Aides sociales directes : premiers retours d'expérience du secteur des établissements de paiement
Les récentes opérations de versement des aides sociales directes ont été caractérisées par un retrait quasi immédiat, en espèces, auprès des établissements de paiement. Un flux important, mais peu rémunérateur par rapport à celui généré aux termes des opérations ordinaires, estime Hazim Sebbata, président de l’Association professionnelle des établissements de paiement.
Les premières aides sociales directes ont été versées fin décembre 2023. Le gouvernement et la Banque centrale ont exigé que ces aides soient acheminées exclusivement via des comptes de paiement ou des comptes bancaires, et non par cash.
Malgré tout, le retrait quasi immédiat des aides en espèces, par les bénéficiaires, est la tendance qui se dégage des dernières opérations de versement des aides sociales directes, tel qu'observé par les acteurs du marché des paiements.
"Il y a eu un effort du gouvernement pour imposer que ces aides-là soient transférées par virement.
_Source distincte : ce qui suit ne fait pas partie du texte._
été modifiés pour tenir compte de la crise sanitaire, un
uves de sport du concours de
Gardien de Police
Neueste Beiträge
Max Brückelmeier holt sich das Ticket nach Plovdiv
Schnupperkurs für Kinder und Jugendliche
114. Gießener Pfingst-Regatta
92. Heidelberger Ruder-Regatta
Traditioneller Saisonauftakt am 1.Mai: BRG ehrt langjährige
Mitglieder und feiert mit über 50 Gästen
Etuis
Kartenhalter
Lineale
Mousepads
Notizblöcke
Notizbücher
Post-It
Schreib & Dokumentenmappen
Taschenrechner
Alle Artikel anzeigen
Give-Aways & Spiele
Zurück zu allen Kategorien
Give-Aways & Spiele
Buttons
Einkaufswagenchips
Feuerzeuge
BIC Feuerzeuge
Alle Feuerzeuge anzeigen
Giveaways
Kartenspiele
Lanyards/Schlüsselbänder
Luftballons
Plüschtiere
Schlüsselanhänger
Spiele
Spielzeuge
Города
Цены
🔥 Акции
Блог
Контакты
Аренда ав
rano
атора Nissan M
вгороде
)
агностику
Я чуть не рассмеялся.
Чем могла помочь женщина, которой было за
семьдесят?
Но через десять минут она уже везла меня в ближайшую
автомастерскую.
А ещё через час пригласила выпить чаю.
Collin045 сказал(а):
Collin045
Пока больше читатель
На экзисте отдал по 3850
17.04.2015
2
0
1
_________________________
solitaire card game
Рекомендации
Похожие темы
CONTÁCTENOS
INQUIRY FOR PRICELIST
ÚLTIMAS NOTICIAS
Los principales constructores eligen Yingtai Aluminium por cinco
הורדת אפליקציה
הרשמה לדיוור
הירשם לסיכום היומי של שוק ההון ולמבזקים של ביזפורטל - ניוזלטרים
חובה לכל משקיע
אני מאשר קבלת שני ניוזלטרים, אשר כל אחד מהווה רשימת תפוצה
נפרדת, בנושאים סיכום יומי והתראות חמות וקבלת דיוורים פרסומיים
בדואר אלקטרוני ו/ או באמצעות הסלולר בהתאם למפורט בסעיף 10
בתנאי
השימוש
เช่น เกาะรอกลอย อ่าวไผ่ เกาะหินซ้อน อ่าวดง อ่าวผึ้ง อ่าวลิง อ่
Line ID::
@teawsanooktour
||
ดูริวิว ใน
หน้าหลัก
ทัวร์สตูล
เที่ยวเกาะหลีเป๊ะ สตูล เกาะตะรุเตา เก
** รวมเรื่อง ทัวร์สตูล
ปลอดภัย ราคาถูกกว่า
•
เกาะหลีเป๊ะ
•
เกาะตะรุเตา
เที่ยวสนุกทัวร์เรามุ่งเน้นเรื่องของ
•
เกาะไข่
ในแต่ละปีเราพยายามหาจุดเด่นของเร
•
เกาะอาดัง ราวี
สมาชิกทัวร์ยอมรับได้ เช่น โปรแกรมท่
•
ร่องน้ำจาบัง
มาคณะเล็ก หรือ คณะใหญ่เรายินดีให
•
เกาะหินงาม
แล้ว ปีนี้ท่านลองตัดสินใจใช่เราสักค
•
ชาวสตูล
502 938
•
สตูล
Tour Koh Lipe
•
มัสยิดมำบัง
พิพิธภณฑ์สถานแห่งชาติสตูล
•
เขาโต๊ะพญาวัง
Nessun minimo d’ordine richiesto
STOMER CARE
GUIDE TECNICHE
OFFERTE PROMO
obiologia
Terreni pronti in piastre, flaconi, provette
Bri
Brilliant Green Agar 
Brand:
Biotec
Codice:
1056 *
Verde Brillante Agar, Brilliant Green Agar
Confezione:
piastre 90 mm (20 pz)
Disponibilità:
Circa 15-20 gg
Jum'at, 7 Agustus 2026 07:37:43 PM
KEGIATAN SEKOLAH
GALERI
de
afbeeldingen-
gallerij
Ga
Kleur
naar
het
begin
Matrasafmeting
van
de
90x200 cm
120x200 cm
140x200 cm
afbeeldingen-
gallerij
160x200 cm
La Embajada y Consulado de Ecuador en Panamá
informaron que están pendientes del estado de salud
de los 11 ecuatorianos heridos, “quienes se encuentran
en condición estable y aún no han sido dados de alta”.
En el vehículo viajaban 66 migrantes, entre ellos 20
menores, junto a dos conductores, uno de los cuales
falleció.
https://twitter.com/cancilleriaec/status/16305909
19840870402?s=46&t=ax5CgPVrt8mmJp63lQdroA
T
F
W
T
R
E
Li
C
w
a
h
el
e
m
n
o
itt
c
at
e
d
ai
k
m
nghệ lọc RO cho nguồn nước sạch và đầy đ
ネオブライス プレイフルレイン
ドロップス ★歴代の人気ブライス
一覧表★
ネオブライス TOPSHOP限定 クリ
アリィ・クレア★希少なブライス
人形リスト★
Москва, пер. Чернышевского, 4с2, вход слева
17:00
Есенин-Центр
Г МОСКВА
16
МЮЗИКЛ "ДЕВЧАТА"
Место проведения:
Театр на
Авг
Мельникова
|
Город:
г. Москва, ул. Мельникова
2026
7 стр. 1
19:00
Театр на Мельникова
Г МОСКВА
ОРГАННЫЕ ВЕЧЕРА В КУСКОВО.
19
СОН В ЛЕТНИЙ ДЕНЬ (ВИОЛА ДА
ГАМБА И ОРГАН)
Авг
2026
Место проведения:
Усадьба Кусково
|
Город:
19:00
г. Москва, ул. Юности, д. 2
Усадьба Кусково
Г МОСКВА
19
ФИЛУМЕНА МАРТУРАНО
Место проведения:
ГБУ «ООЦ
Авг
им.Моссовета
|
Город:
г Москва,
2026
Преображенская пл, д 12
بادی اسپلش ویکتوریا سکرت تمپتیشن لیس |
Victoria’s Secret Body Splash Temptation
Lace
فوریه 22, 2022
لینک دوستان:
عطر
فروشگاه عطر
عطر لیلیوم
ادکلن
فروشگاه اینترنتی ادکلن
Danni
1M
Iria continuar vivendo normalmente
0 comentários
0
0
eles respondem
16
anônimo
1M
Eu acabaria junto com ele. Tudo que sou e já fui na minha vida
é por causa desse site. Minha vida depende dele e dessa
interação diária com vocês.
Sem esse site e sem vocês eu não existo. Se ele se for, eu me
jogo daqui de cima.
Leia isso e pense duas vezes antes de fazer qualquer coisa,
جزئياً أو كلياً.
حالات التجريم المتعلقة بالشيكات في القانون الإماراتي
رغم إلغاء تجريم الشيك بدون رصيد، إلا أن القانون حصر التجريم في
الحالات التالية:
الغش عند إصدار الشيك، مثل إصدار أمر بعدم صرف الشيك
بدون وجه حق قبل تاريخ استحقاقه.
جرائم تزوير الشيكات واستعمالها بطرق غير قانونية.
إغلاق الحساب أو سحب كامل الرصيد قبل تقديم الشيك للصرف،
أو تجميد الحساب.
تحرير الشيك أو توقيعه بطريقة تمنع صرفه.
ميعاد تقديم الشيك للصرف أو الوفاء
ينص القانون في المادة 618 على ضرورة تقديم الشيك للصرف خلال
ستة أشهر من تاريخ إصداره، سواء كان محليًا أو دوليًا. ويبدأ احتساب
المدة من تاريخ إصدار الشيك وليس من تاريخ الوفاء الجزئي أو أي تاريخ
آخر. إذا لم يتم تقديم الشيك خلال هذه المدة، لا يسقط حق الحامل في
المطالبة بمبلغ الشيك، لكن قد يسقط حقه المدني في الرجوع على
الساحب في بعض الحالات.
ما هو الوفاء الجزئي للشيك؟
Autrement dit, il faut absolument ouvrir un compte, ce qui est une très bonne chose. Sauf que, pour les citoyens, ces aides doivent obligatoirement correspondre à un retrait d'argent en cash", explique à Médias24 le président de l’Association professionnelle des établissements de paiement (APEP) et directeur général de Cash Plus, Hazim Sebbata.
"Ces derniers se sont ainsi orientés vers les établissements de paiement qui ont la possibilité de faire un Cash Out (retrait), voire de transformer le virement en cash, immédiatement. Dès la réception des virements, les bénéficiaires viennent en agence pour opérer le retrait immédiat de toute la somme. C'est ce que nous avons observé durant les deux premières opérations de paiement liées aux aides directes sociales, notamment celles de fin décembre et janvier. Nous nous attendons à une tendance similaire en février".
Limitation du Cash Out, principal défi du secteur
Ce constat fait dire à Hazim Sebbata que "le grand défi du secteur reste celui de réduire le Cash Out, autrement dit faire en sorte que les aides ne soient pas immédiatement transformées en cash, que les citoyens gardent leur argent sur leur compte et le dépensent autrement qu'en liquide", souligne notre source.
Cet objectif n'est pas aisé à réaliser, car ces aides concernent une population peu ou pas bancarisée, et chez qui la culture du cash est omniprésente.
En cas de maintien du Cash Out, le défi pour les opérateurs sera alors "d'avoir la capacité de mettre à la disposition du citoyen ces montants importants en cash, et de maintenir le rythme de ces opérations représentant aujourd'hui entre 2 et 3 milliards de DH de cash par mois, qui s'envolent en moins d'une semaine".
"C'est un rythme que les établissements de paiement doivent tenir. Ils doivent aller chercher du cash, le mettre à la disposition des citoyens, gérer les risques opérationnels... C'est énorme", avance Hazim Sebbata.
Des frais de retrait moindres
Tout cela en sachant que les "frais de retrait appliqués aux aides sociales directes sont plafonnés en fonction du montant de retrait", rappelle le président de l'APEP, rendant ces opérations peu rémunératrices pour les établissements de paiement avec réseau.
La mise en œuvre du programme des aides sociales directes s'est accompagnée de l'élaboration d'une offre spécifique. Ainsi, aucun frais n'est facturé aux bénéficiaires pour les aides n'excédant pas 500 DH. Les frais sont de 8 DH pour les montants entre 500 et 1.000 DH, et de 16 DH pour les montants entre 1.000 et 2.000 DH.
"Cette tarification peut être considérée par le citoyen comme étant élevée mais, pour les franchisés, elle demeure faible et peu rémunératrice, parce qu'elle est évidemment moins importante que celle appliquée aux opérations ordinaires. Chaque établissement a sa propre politique tarifaire. Mais globalement, les frais de retrait appliqués aux aides sociales directes sont approximativement inférieurs de 20% à 30% par rapport aux tarifs habituels", note l'acteur du marché des paiements.
Ainsi, malgré le flux important qu'elles génèrent, les opérations de paiement liées aux aides sociales directes s'annoncent peu rémunératrices, avec le risque de faire perdre aux établissements de paiement leur clientèle habituelle qui, elle, l'est davantage.
Les principaux concernés restent les établissements de paiement avec réseau (Cash Plus, Wafacash, Damane Cash, Barid Cash, Chaabi Cash et Al Filahi Cash). "Le business model de ces établissements repose sur un autre type de transactions qui ne sont pas liées au chantier social. Les franchisés qui gagnent leur vie autrement se retrouvent à servir 200 à 300 personnes durant ce processus. Le profit qu'ils réalisaient avec leur clientèle habituelle s'envole naturellement", note Hazim Sebbata.